Au contraire le projet n'apparaît avoir eu aucune incidence dès lors que finalement le bien a été vendu en 2010 au même prix que celui convenu dans la promesse de vente du mois d'octobre 2007, et ce alors que, dans le cadre de la promesse de vente, M. et Mme Z avaient ignoré l'existence du projet de parc éolien.
Il convient donc de confirmer le jugement entrepris en ce qu'il a rejeté la demande d'indemnisation formée par M. X et Mme Y pour inconvénients anormaux du voisinage.
Sur les autres demandes
Il convient de confirmer le jugement de première instance en ses dispositions relatives aux dépens, ainsi qu'à l'article 700 du code de procédure civile.

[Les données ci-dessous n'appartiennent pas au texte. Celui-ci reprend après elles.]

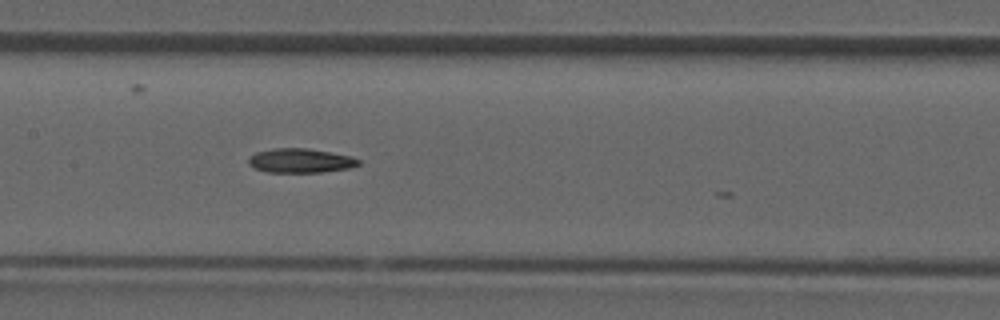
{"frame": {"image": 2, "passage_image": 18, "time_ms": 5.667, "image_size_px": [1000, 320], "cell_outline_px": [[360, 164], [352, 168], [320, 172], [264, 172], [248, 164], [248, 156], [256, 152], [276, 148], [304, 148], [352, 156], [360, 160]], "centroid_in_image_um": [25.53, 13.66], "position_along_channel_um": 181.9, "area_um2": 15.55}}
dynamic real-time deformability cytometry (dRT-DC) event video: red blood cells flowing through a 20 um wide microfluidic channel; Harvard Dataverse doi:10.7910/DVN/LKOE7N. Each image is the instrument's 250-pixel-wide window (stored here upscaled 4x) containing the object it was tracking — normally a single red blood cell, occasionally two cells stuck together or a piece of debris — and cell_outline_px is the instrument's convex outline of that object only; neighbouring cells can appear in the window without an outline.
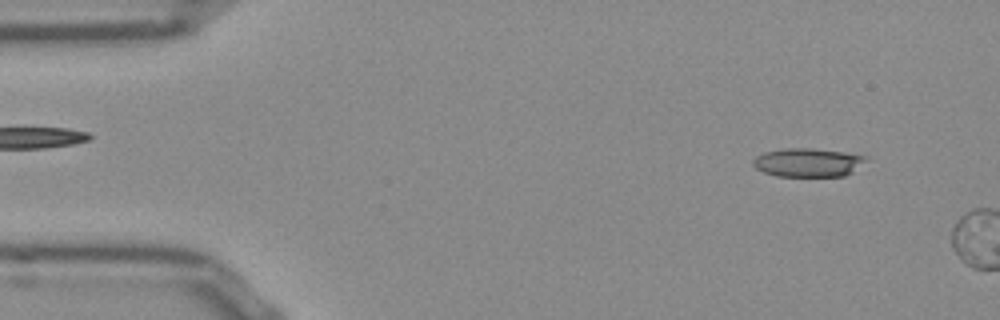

M. X et Mme Y, partie succombante, supporteront les dépens d'appel qui seront recouvrés conformément aux dispositions de l'article 699 du code de procédure civile. L'équité commande en outre de les condamner à payer à la société WPD une somme de 2000 euros en application de l'article 700 du code de procédure civile.
PAR CES MOTIFS
La cour, statuant publiquement, par arrêt contradictoire et mis à disposition au greffe,
Confirme le jugement entrepris en toutes ses dispositions,
Condamne M. A X et Mme C Y aux dépens d'appel, qui seront recouvrés conformément aux dispositions de l'article 699 du code de procédure civile au profit de Mes Langlois et de Mascureau, avocats au sein de la SCP ACR,
Condamne M. A X et Mme C Y à payer à la SAS WPD une somme de 2 000 euros en application de l'article 700 du code de procédure civile.